## Your goal
Each line with the string "events" is to be copied from the records below.

***** Records shown *****

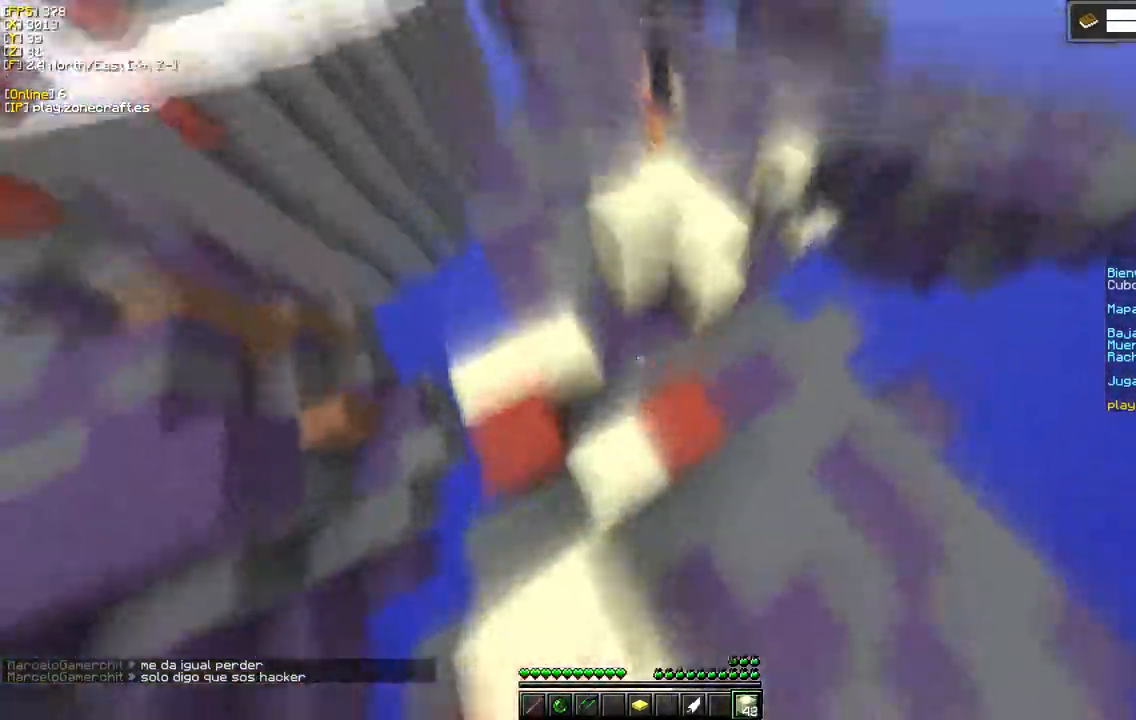
{"keys": [], "mouse": ["left"], "events": [[117, "mouse_right", "up"], [267, "d", "up"], [433, "mouse_left", "down"]]}
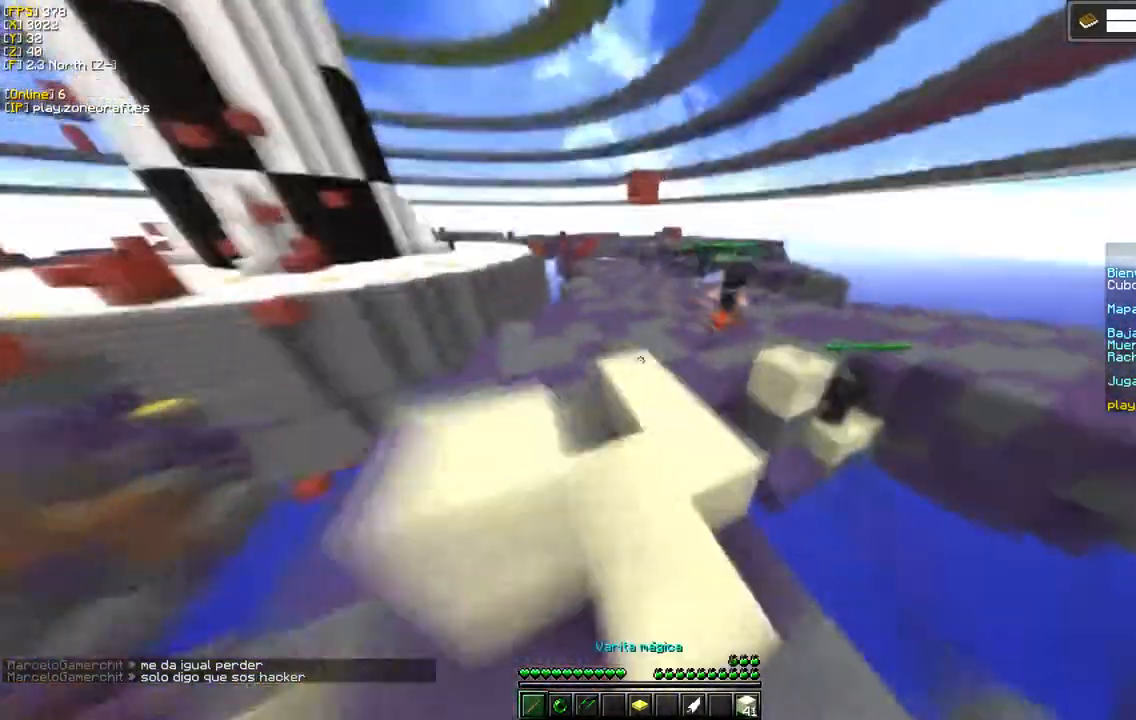
{"keys": ["a"], "mouse": ["left"], "events": [[300, "mouse_left", "up"], [400, "mouse_left", "down"], [450, "a", "down"]]}
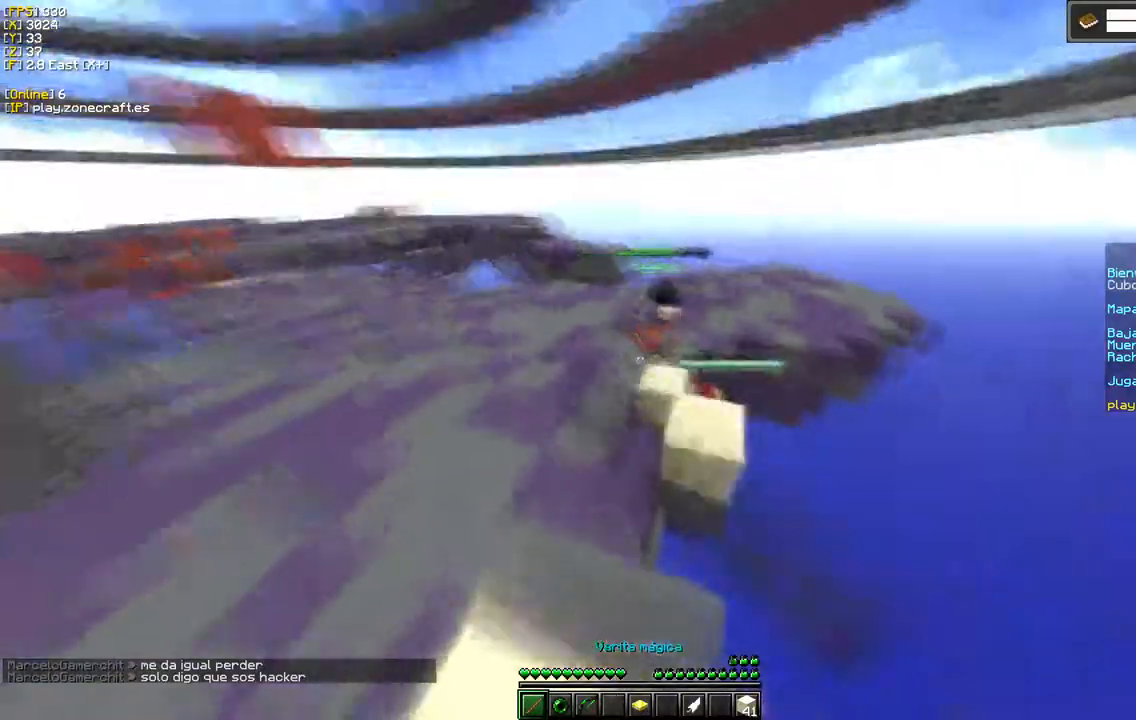
{"keys": ["a"], "mouse": ["left"], "events": [[67, "mouse_left", "up"], [200, "mouse_left", "down"]]}
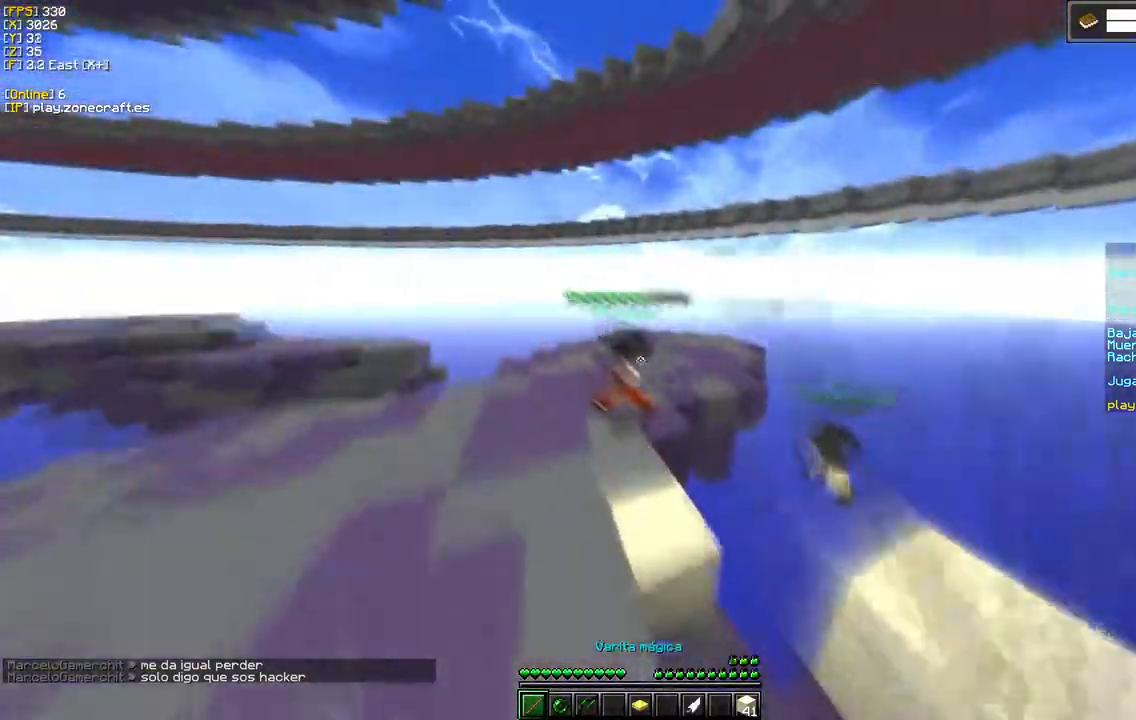
{"keys": ["a"], "mouse": ["left"]}
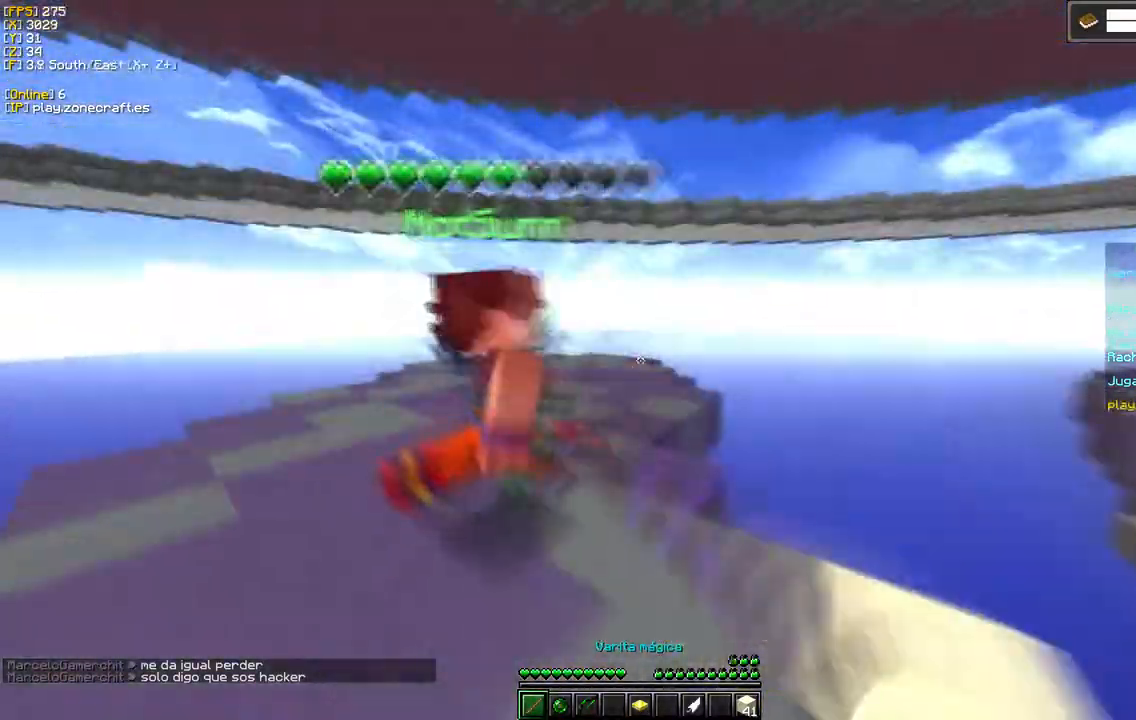
{"keys": [], "mouse": ["left"], "events": [[367, "a", "up"]]}
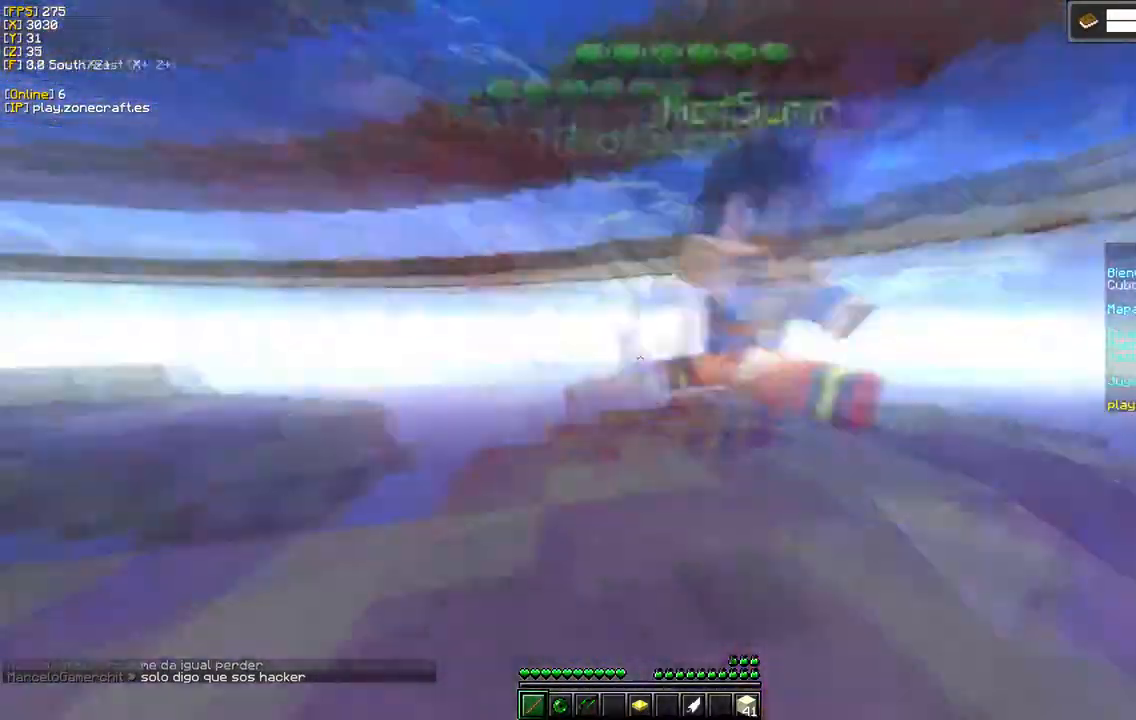
{"keys": ["d"], "mouse": ["left"], "events": [[417, "d", "down"]]}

*****

## Output
{"keys": [], "mouse": ["left"], "events": [[117, "mouse_right", "up"], [267, "d", "up"], [433, "mouse_left", "down"]]}
{"keys": ["a"], "mouse": ["left"], "events": [[300, "mouse_left", "up"], [400, "mouse_left", "down"], [450, "a", "down"]]}
{"keys": ["a"], "mouse": ["left"], "events": [[67, "mouse_left", "up"], [200, "mouse_left", "down"]]}
{"keys": [], "mouse": ["left"], "events": [[367, "a", "up"]]}
{"keys": ["d"], "mouse": ["left"], "events": [[417, "d", "down"]]}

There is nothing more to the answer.